«Si indaghi sul Consorzio di bonifica sud»
D’Alfonso contesta l’operato di chi ha guidato l’ente e annuncia 10 milioni per la diga di Chiauci
VASTO. «La diga di Chiauci non è stata riempita di acqua, ma di progettisti nominati dagli amministratori che si sono avvicendati alla guida del Consorzio di Bonifica sud. Mi auguro che l’autorità giudiziaria vada a dare uno sguardo alle carte». Il presidente della Regione, Luciano D’Alfonso, ha scelto la platea di sindaci riuniti nella sala consiliare di Vasto, in occasione della presentazione del Masterplan, per denunciare l’operato di chi ha guidato per tanti anni l’ente consortile, che ha un buco di 10 milioni di euro e non riesce neanche a pagare gli stipendi ai dipendenti. «All’ex commissario Giampiero Leombroni ho chiesto di trasmettere una voluminosa documentazione alla Corte dei conti affinchè si faccia chiarezza», ha aggiunto D’Alfonso, che per l’ultimazione dell’invaso ha annunciato un finanziamento di 10 milioni di euro.

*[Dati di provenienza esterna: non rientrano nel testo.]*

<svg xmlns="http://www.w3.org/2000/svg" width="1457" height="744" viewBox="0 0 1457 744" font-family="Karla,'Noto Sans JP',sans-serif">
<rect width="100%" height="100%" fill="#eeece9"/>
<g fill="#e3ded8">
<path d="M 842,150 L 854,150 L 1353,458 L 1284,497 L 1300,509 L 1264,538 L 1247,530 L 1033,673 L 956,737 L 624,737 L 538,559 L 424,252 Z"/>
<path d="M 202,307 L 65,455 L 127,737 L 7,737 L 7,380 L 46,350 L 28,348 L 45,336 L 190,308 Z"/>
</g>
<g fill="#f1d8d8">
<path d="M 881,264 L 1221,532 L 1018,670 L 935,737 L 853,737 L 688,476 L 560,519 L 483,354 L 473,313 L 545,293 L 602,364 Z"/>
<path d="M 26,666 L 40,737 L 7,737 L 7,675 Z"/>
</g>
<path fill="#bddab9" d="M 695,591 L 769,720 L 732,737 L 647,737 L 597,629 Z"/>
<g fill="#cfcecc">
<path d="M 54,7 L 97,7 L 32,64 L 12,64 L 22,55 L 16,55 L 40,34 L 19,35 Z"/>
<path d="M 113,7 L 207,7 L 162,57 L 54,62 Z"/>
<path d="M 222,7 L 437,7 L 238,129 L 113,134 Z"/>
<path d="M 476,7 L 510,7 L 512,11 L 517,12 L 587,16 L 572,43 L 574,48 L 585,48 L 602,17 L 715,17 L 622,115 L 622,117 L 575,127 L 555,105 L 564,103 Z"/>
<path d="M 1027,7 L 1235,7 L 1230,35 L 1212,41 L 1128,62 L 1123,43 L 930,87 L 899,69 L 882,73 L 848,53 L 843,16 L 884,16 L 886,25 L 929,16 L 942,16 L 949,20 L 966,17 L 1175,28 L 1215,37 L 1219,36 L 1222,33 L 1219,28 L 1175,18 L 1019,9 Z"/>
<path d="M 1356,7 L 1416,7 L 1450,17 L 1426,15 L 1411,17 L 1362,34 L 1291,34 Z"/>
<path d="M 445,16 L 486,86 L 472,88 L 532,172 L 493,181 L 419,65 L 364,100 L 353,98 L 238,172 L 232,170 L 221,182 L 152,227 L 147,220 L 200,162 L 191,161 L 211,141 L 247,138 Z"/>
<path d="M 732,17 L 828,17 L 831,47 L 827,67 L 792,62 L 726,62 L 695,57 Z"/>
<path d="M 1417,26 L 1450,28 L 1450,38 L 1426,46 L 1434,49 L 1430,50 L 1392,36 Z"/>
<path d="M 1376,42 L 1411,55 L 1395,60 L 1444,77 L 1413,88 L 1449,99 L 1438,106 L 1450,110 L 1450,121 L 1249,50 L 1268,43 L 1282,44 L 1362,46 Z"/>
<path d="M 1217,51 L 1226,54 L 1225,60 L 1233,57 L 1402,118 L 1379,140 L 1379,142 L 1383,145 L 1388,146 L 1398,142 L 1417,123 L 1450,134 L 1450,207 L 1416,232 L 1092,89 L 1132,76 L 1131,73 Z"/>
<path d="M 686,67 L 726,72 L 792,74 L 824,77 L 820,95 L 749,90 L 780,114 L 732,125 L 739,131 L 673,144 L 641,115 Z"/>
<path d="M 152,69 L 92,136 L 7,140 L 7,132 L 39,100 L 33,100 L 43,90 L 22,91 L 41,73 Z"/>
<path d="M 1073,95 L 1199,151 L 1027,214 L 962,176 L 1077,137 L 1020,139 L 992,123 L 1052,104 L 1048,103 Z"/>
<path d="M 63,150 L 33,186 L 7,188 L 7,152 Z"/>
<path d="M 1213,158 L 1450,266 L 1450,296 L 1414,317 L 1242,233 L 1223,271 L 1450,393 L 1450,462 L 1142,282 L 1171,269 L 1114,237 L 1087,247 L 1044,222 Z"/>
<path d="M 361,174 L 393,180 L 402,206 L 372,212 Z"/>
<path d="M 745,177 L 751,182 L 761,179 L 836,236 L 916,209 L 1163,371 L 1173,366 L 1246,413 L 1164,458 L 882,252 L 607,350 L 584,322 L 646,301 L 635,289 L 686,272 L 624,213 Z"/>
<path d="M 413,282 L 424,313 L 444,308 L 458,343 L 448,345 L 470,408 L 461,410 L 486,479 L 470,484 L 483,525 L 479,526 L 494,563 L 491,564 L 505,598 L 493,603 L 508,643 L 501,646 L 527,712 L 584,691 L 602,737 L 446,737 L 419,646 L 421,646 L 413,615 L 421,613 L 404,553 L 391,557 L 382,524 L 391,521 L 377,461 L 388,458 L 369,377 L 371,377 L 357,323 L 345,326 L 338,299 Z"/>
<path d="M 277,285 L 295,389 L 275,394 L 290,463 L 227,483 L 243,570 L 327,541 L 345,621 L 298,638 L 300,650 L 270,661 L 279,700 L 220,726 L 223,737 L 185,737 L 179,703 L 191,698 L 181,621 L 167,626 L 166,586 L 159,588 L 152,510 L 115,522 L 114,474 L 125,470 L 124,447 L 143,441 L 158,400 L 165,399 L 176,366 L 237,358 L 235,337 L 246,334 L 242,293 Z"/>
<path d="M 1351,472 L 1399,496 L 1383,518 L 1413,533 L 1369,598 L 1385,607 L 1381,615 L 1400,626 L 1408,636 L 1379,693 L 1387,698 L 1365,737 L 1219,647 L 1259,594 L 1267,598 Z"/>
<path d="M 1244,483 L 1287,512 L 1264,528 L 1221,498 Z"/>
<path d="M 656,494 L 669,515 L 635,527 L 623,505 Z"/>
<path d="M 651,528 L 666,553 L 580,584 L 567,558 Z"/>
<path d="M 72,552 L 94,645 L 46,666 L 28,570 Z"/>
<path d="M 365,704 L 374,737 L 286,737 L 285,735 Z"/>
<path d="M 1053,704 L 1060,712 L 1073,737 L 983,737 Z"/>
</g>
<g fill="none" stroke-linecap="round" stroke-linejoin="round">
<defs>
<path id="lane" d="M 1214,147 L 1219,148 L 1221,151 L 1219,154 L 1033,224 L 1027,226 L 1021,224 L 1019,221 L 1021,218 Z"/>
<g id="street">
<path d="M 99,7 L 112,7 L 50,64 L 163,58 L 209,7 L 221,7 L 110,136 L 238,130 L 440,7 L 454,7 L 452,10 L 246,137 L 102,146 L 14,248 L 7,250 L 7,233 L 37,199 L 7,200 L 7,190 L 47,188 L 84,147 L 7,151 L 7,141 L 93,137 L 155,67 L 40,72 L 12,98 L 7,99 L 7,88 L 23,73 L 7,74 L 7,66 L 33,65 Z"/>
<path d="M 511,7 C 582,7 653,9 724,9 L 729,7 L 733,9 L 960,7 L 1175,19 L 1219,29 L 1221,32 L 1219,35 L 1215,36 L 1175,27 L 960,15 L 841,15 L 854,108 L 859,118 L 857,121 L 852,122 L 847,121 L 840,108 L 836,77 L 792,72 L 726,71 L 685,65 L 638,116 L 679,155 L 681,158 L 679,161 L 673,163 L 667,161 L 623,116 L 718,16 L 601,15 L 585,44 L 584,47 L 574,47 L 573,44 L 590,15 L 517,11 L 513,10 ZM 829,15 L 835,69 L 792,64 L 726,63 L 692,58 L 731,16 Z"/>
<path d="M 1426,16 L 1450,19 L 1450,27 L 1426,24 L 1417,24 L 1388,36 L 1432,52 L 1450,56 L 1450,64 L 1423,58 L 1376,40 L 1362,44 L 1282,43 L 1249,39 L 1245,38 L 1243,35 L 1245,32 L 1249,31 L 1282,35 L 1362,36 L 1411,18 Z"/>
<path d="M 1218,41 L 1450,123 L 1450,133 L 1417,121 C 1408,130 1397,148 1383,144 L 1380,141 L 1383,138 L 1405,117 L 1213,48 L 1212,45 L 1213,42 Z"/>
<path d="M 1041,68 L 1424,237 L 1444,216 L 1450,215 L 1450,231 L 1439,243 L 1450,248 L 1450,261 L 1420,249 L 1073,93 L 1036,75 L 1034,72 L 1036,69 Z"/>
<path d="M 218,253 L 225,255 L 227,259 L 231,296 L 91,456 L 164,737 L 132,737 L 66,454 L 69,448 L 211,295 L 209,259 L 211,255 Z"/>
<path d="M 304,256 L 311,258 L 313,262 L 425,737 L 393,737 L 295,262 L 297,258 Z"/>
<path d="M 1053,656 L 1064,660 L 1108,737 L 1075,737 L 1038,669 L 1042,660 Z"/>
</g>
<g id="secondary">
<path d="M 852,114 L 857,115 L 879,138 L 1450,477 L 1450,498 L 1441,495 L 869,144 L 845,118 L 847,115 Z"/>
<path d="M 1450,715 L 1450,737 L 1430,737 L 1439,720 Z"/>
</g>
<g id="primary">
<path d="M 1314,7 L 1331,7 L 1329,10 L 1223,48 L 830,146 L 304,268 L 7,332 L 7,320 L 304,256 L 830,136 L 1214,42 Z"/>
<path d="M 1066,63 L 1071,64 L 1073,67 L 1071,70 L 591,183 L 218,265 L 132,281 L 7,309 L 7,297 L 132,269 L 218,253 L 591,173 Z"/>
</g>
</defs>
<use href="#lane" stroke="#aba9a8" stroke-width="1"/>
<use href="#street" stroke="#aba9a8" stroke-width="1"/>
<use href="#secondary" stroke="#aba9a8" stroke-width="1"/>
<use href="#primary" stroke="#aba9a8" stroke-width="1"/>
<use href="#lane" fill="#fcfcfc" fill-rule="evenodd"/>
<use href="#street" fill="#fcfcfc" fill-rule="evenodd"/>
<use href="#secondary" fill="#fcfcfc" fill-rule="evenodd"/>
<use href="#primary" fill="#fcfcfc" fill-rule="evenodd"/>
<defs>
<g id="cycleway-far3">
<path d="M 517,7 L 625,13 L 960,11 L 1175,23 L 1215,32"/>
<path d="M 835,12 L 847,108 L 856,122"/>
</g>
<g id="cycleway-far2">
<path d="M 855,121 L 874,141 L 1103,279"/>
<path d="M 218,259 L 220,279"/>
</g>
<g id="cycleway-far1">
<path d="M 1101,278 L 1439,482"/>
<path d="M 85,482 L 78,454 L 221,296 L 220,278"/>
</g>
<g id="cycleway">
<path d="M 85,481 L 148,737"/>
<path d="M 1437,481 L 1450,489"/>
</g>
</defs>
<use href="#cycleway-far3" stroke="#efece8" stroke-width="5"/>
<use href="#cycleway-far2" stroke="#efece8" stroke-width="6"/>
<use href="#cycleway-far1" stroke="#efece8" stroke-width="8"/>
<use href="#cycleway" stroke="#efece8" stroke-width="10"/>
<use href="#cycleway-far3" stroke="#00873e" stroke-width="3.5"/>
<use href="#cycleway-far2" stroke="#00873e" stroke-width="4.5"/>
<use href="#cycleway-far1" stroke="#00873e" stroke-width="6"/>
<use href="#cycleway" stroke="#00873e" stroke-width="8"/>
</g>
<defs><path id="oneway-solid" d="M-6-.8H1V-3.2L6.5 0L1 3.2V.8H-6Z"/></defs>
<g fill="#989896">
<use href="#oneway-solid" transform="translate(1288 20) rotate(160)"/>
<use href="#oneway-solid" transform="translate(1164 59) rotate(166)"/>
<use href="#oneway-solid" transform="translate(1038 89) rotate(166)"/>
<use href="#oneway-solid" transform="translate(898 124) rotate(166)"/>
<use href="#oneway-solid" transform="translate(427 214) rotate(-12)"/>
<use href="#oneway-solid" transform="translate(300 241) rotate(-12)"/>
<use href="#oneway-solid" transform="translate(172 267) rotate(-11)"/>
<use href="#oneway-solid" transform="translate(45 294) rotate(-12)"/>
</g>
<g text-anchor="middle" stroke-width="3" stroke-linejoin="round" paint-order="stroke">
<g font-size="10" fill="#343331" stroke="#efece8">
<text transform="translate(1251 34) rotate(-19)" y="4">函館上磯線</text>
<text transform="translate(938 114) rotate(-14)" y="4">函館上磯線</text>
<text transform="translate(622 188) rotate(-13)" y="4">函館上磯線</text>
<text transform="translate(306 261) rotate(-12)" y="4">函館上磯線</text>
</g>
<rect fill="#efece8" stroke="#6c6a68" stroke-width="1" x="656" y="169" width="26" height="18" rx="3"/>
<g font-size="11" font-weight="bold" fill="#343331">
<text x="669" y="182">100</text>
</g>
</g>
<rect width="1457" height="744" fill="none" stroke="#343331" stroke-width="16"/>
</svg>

Altri dieci milioni sono stati destinati alla disastrata viabilità del Vastese.
C’erano tutti i sindaci del territorio l’altra sera, nell’aula consiliare di Vasto. Pazienti e fiduciosi, hanno aspettato circa un’ora l’arrivo del presidente che non ha certo deluso le aspettative e che, memore delle polemiche scatenate sulla scarsa attenzione riservata al Vastese dal Masterplan, ha annunciato l’arrivo di fondi e ha esortato gli amministratori a mettere in cantiere progetti esecutivi per essere pronti al momento opportuno. «Mi assumo l’impegno di trovare risorse finanziarie per il completamento della diga di Chiauci e per la viabilità del Medio e Alto Vastese», ha promesso D’Alfonso che ha snocciolato cifre e dati. La platea è rimasta ad ascoltarlo in religioso silenzio, ma dopo il suo articolato intervento molti sindaci hanno preso la parola per chiedere precise garanzie. È il caso di Tiziana Magnacca. «Vogliamo carte scritte, non parole. Come territorio siamo stati fortemente svantaggiati, è arrivato il momento di parlare di sviluppo e non di emergenza», ha esordito il sindaco di San Salvo che ha elencato una serie di priorità non inserite in agenda come il fiume Trigno, il torrente Buonanotte («Occorrono 170mila euro per pulire il letto e per la manutenzione degli argini»), e l’Autoporto. Per il suo omologo di Palmoli, Giuseppe Rosario Masciulli, non è solo un problema di risorse finanziarie. «Nel Masterplan c’è un’idea di sviluppo in tutti i territori, per il Vastese solo interventi che rincorrono situazioni di emergenza», ha sottolineato il sindaco, «il nostro è un territorio abbandonato da oltre dieci anni. Per la viabilità siamo all’anno zero. Credo che dieci milioni di euro per le strade non siano sufficienti. Alla Regione chiediamo uno sforzo straordinario e di non dare alcuna discrezionalità alla Provincia».